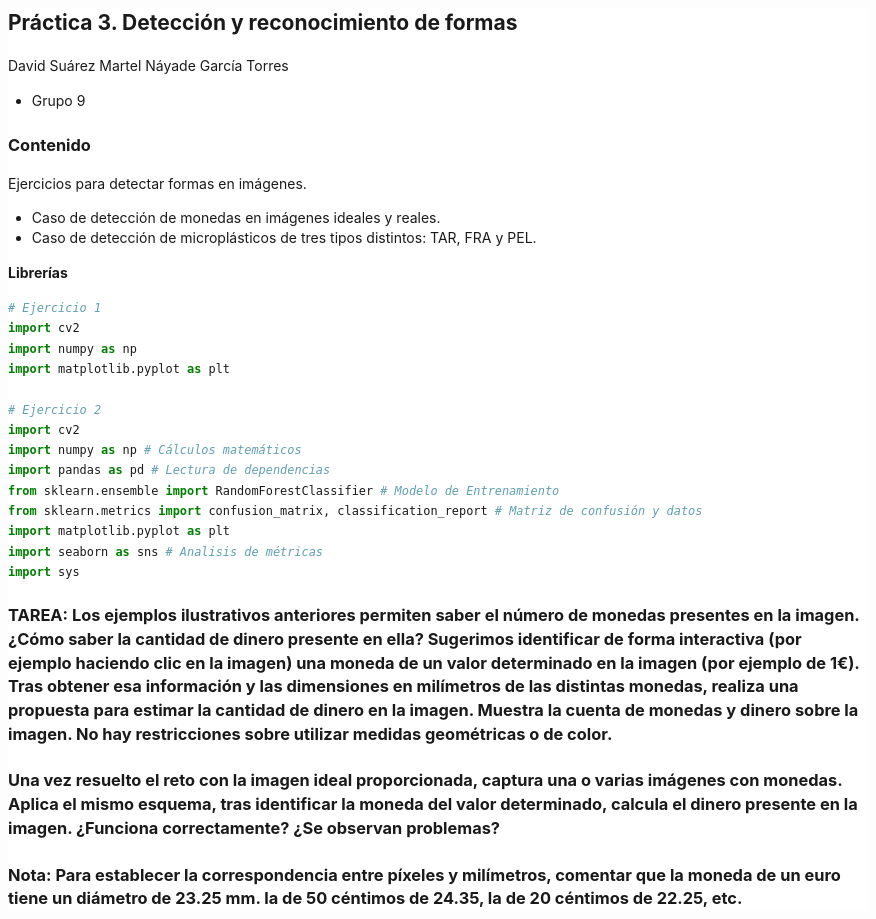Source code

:## Práctica 3. Detección y reconocimiento de formas

David Suárez Martel
Náyade García Torres

- Grupo 9

### Contenido

Ejercicios para detectar formas en imágenes.

- Caso de detección de monedas en imágenes ideales y reales.
- Caso de detección de microplásticos de tres tipos distintos: TAR, FRA y PEL.

**Librerías**

```py
# Ejercicio 1
import cv2
import numpy as np
import matplotlib.pyplot as plt

# Ejercicio 2
import cv2
import numpy as np # Cálculos matemáticos
import pandas as pd # Lectura de dependencias
from sklearn.ensemble import RandomForestClassifier # Modelo de Entrenamiento
from sklearn.metrics import confusion_matrix, classification_report # Matriz de confusión y datos
import matplotlib.pyplot as plt
import seaborn as sns # Analisis de métricas
import sys
```

### TAREA: Los ejemplos ilustrativos anteriores permiten saber el número de monedas presentes en la imagen. ¿Cómo saber la cantidad de dinero presente en ella? Sugerimos identificar de forma interactiva (por ejemplo haciendo clic en la imagen) una moneda de un valor determinado en la imagen (por ejemplo de 1€). Tras obtener esa información y las dimensiones en milímetros de las distintas monedas, realiza una propuesta para estimar la cantidad de dinero en la imagen. Muestra la cuenta de monedas y dinero sobre la imagen. No hay restricciones sobre utilizar medidas geométricas o de color.

### Una vez resuelto el reto con la imagen ideal proporcionada, captura una o varias imágenes con monedas. Aplica el mismo esquema, tras identificar la moneda del valor determinado, calcula el dinero presente en la imagen. ¿Funciona correctamente? ¿Se observan problemas?

### Nota: Para establecer la correspondencia entre píxeles y milímetros, comentar que la moneda de un euro tiene un diámetro de 23.25 mm. la de 50 céntimos de 24.35, la de 20 céntimos de 22.25, etc.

__________________________________________________

* **WORK INSTRUCTION**
Every line in the data above that includes the word "formas" should be copied.

* **RESPONSE BELOW**
:## Práctica 3. Detección y reconocimiento de formas
Ejercicios para detectar formas en imágenes.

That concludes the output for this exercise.